In fact these campaign “reform” laws were an attack on working people, placing obstacles in the way of independent working-class political action.
From the beginning, the rulers and their Federal Election Commission looked to the day when they could get rid of the Socialist Workers Party’s exemption, the only one the FEC ever granted. They saw it as a barrier to enforcing their anti-working-class “transparency” campaign.
The Socialist Workers Party opposes all these laws. To know what the SWP stands and fights for, all anyone needs to do is read its literature, including coverage of its activity and positions in the Militant. You don’t need to know that John Doe gave $210 to support an SWP election campaign.

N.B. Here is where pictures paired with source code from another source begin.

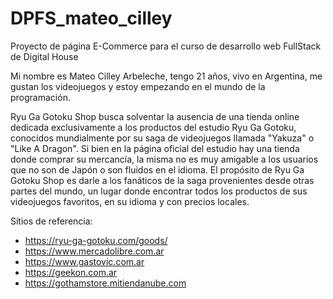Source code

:# DPFS_mateo_cilley
Proyecto de página E-Commerce para el curso de desarrollo web FullStack de Digital House

Mi nombre es Mateo Cilley Arbeleche, tengo 21 años, vivo en Argentina, me gustan los videojuegos y estoy empezando en el mundo de la programación.


Ryu Ga Gotoku Shop busca solventar la ausencia de una tienda online dedicada exclusivamente a los productos del estudio Ryu Ga Gotoku, conocidos mundialmente por su saga de videojuegos llamada "Yakuza" o "Like A Dragon". Si bien en la página oficial del estudio hay una tienda donde comprar su mercancía, la misma no es muy amigable a los usuarios que no son de Japón o son fluidos en el idioma. El propósito de Ryu Ga Gotoku Shop es darle a los fanáticos de la saga provenientes desde otras partes del mundo, un lugar donde encontrar todos los productos de sus videojuegos favoritos, en su idioma y con precios locales.

Sitios de referencia:
- https://ryu-ga-gotoku.com/goods/
- https://www.mercadolibre.com.ar
- https://www.gastovic.com.ar
- https://geekon.com.ar
- https://gothamstore.mitiendanube.com
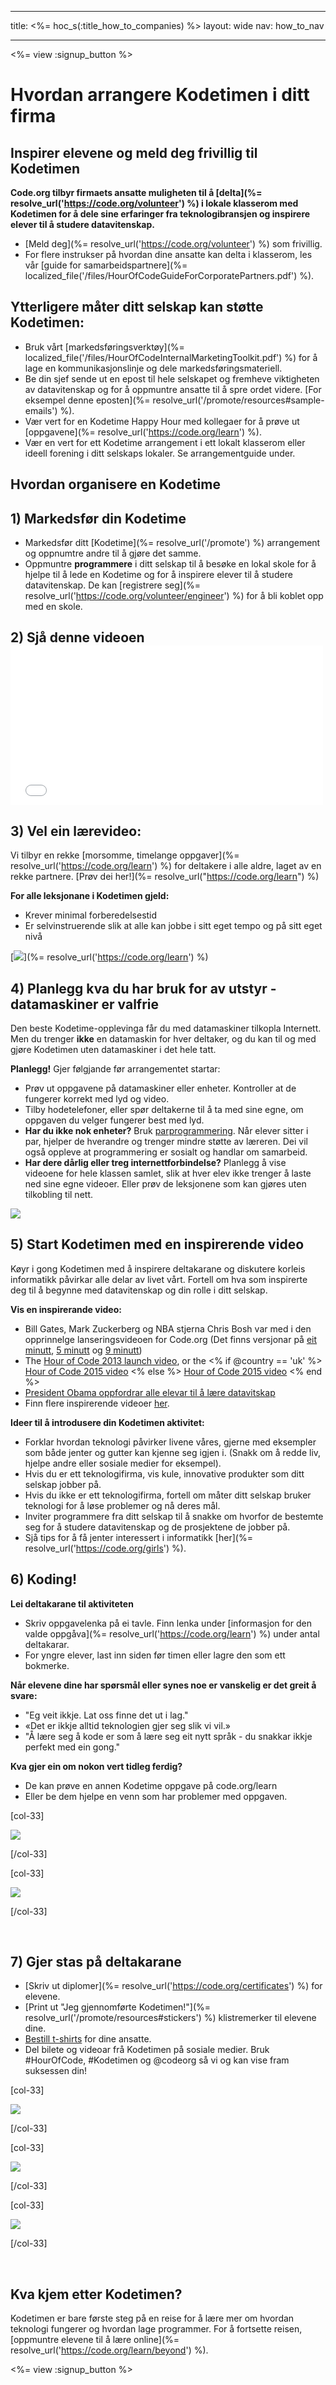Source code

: * * *

title: <%= hoc_s(:title_how_to_companies) %> layout: wide nav: how_to_nav

* * *

<%= view :signup_button %>

# Hvordan arrangere Kodetimen i ditt firma

## Inspirer elevene og meld deg frivillig til Kodetimen

**Code.org tilbyr firmaets ansatte muligheten til å [delta](%= resolve_url('https://code.org/volunteer') %) i lokale klasserom med Kodetimen for å dele sine erfaringer fra teknologibransjen og inspirere elever til å studere datavitenskap.**

  * [Meld deg](%= resolve_url('https://code.org/volunteer') %) som frivillig.
  * For flere instrukser på hvordan dine ansatte kan delta i klasserom, les vår [guide for samarbeidspartnere](%= localized_file('/files/HourOfCodeGuideForCorporatePartners.pdf') %).

## Ytterligere måter ditt selskap kan støtte Kodetimen:

  * Bruk vårt [markedsføringsverktøy](%= localized_file('/files/HourOfCodeInternalMarketingToolkit.pdf') %) for å lage en kommunikasjonslinje og dele markedsføringsmateriell.
  * Be din sjef sende ut en epost til hele selskapet og fremheve viktigheten av datavitenskap og for å oppmuntre ansatte til å spre ordet videre. [For eksempel denne eposten](%= resolve_url('/promote/resources#sample-emails') %).
  * Vær vert for en Kodetime Happy Hour med kollegaer for å prøve ut [oppgavene](%= resolve_url('https://code.org/learn') %).
  * Vær en vert for ett Kodetime arrangement i ett lokalt klasserom eller ideell forening i ditt selskaps lokaler. Se arrangementguide under.

## Hvordan organisere en Kodetime

## 1) Markedsfør din Kodetime

  * Markedsfør ditt [Kodetime](%= resolve_url('/promote') %) arrangement og oppnumtre andre til å gjøre det samme.
  * Oppmuntre **programmere** i ditt selskap til å besøke en lokal skole for å hjelpe til å lede en Kodetime og for å inspirere elever til å studere datavitenskap. De kan [registrere seg](%= resolve_url('https://code.org/volunteer/engineer') %) for å bli koblet opp med en skole.

## 2) Sjå denne videoen <iframe width="500" height="255" src="//www.youtube.com/embed/SrnvvWDm73k" frameborder="0" allowfullscreen></iframe>
## 3) Vel ein lærevideo:

Vi tilbyr en rekke [morsomme, timelange oppgaver](%= resolve_url('https://code.org/learn') %) for deltakere i alle aldre, laget av en rekke partnere. [Prøv dei her!](%= resolve_url("https://code.org/learn") %)

**For alle leksjonane i Kodetimen gjeld:**

  * Krever minimal forberedelsestid
  * Er selvinstruerende slik at alle kan jobbe i sitt eget tempo og på sitt eget nivå

[![](/images/fit-700/tutorials.png)](%= resolve_url('https://code.org/learn') %)

## 4) Planlegg kva du har bruk for av utstyr - datamaskiner er valfrie

Den beste Kodetime-opplevinga får du med datamaskiner tilkopla Internett. Men du trenger **ikke** en datamaskin for hver deltaker, og du kan til og med gjøre Kodetimen uten datamaskiner i det hele tatt.

**Planlegg!** Gjer følgjande før arrangementet startar:

  * Prøv ut oppgavene på datamaskiner eller enheter. Kontroller at de fungerer korrekt med lyd og video.
  * Tilby hodetelefoner, eller spør deltakerne til å ta med sine egne, om oppgaven du velger fungerer best med lyd.
  * **Har du ikke nok enheter?** Bruk [parprogrammering](https://www.youtube.com/watch?v=vgkahOzFH2Q). Når elever sitter i par, hjelper de hverandre og trenger mindre støtte av læreren. Dei vil også oppleve at programmering er sosialt og handlar om samarbeid.
  * **Har dere dårlig eller treg internettforbindelse?** Planlegg å vise videoene for hele klassen samlet, slik at hver elev ikke trenger å laste ned sine egne videoer. Eller prøv de leksjonene som kan gjøres uten tilkobling til nett.

![](/images/fit-350/group_ipad.jpg)

## 5) Start Kodetimen med en inspirerende video

Køyr i gong Kodetimen med å inspirere deltakarane og diskutere korleis informatikk påvirkar alle delar av livet vårt. Fortell om hva som inspirerte deg til å begynne med datavitenskap og din rolle i ditt selskap.

**Vis en inspirerande video:**

  * Bill Gates, Mark Zuckerberg og NBA stjerna Chris Bosh var med i den opprinnelge lanseringsvideoen for Code.org (Det finns versjonar på [eit minutt](https://www.youtube.com/watch?v=qYZF6oIZtfc), [5 minutt](https://www.youtube.com/watch?v=nKIu9yen5nc) og [9 minutt](https://www.youtube.com/watch?v=dU1xS07N-FA))
  * The [Hour of Code 2013 launch video](https://www.youtube.com/watch?v=FC5FbmsH4fw), or the <% if @country == 'uk' %> [Hour of Code 2015 video](https://www.youtube.com/watch?v=7L97YMYqLHc) <% else %> [Hour of Code 2015 video](https://www.youtube.com/watch?v=7L97YMYqLHc) <% end %>
  * [President Obama oppfordrar alle elevar til å lære datavitskap](https://www.youtube.com/watch?v=6XvmhE1J9PY)
  * Finn flere inspirerende videoer [her](https://www.youtube.com/playlist?list=PLzdnOPI1iJNfpD8i4Sx7U0y2MccnrNZuP).

**Ideer til å introdusere din Kodetimen aktivitet:**

  * Forklar hvordan teknologi påvirker livene våres, gjerne med eksempler som både jenter og gutter kan kjenne seg igjen i. (Snakk om å redde liv, hjelpe andre eller sosiale medier for eksempel). 
  * Hvis du er ett teknologifirma, vis kule, innovative produkter som ditt selskap jobber på.
  * Hvis du ikke er ett teknologifirma, fortell om måter ditt selskap bruker teknologi for å løse problemer og nå deres mål.
  * Inviter programmere fra ditt selskap til å snakke om hvorfor de bestemte seg for å studere datavitenskap og de prosjektene de jobber på.
  * Sjå tips for å få jenter interessert i informatikk [her](%= resolve_url('https://code.org/girls') %).

## 6) Koding!

**Lei deltakarane til aktiviteten**

  * Skriv oppgavelenka på ei tavle. Finn lenka under [informasjon for den valde oppgåva](%= resolve_url('https://code.org/learn') %) under antal deltakarar.
  * For yngre elever, last inn siden før timen eller lagre den som ett bokmerke.

**Når elevene dine har spørsmål eller synes noe er vanskelig er det greit å svare:**

  * "Eg veit ikkje. Lat oss finne det ut i lag."
  * «Det er ikkje alltid teknologien gjer seg slik vi vil.»
  * "Å lære seg å kode er som å lære seg eit nytt språk - du snakkar ikkje perfekt med ein gong."

**Kva gjer ein om nokon vert tidleg ferdig?**

  * De kan prøve en annen Kodetime oppgave på code.org/learn
  * Eller be dem hjelpe en venn som har problemer med oppgaven.

[col-33]

![](/images/fit-250/highschoolgirls.jpeg)

[/col-33]

[col-33]

![](/images/fit-300/group_ar.jpg)

[/col-33]

<p style="clear:both">
  &nbsp;
</p>

## 7) Gjer stas på deltakarane

  * [Skriv ut diplomer](%= resolve_url('https://code.org/certificates') %) for elevene.
  * [Print ut "Jeg gjennomførte Kodetimen!"](%= resolve_url('/promote/resources#stickers') %) klistremerker til elevene dine.
  * [Bestill t-shirts](http://blog.code.org/post/132608499493/hour-of-code-shirts-and-more) for dine ansatte.
  * Del bilete og videoar frå Kodetimen på sosiale medier. Bruk #HourOfCode, #Kodetimen og @codeorg så vi og kan vise fram suksessen din!

[col-33]

![](/images/fit-250/celebrate2.jpeg)

[/col-33]

[col-33]

![](/images/fit-260/highlight-certificates.jpg)

[/col-33]

[col-33]

![](/images/fit-300/boy-certificate.jpg)

[/col-33]

<p style="clear:both">
  &nbsp;
</p>

## Kva kjem etter Kodetimen?

Kodetimen er bare første steg på en reise for å lære mer om hvordan teknologi fungerer og hvordan lage programmer. For å fortsette reisen, [oppmuntre elevene til å lære online](%= resolve_url('https://code.org/learn/beyond') %).

<%= view :signup_button %>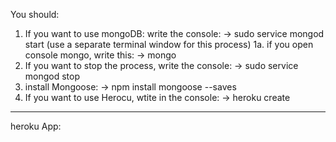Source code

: You should:

1. If you want to use mongoDB:
write the console:
-> sudo service mongod start
(use a separate terminal window for this process)
1a. if you open console mongo, write this:
-> mongo
2. If you want to stop the process, write the console:
-> sudo service mongod stop
3. install Mongoose:
-> npm install mongoose --saves
4. If you want to use Herocu, wtite in the console:
-> heroku create
--------------------------------------------------------------------------------
heroku App:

What’s more, one of the biggest problems workers face in breaking from the bosses’ two party system and taking the indispensable road of independent working-class political action is the bureaucratic paperwork thrown at them by government probers. The rulers have become past masters at using such red tape as a way to target, fine, and even jail union and other worker militants for alleged “violations.”
Most workers who support the SWP and its campaigns today want people to know about their support. They sign petitions to put us on the ballot, subscribe to the Militant, and tell co-workers and friends about the SWP.
Amid the carnage wreaked on working people by the employers and their government, more and more workers are looking for a political alternative to capitalist politics. There are unprecedented political opportunities for the SWP today.
We will run in elections aggressively, to get out our views and win new members. We’ll ask workers and others to give generously to our campaigns, so we can join struggles across the country and around the world and get the party’s program out as widely as possible.
Most contributions to a workers party like the SWP are well below the FEC’s $200 limit, above which disclosure is required. But if somebody wants to give more than $200 in a year — and we welcome such contributions — we’ll inform them and follow the law when we file our reports to the FEC.
And the Socialist Workers Party will continue to help lead the fight against attacks on the political rights of working people — including the SWP — by the bosses, the rulers’ political police and right-wing thugs.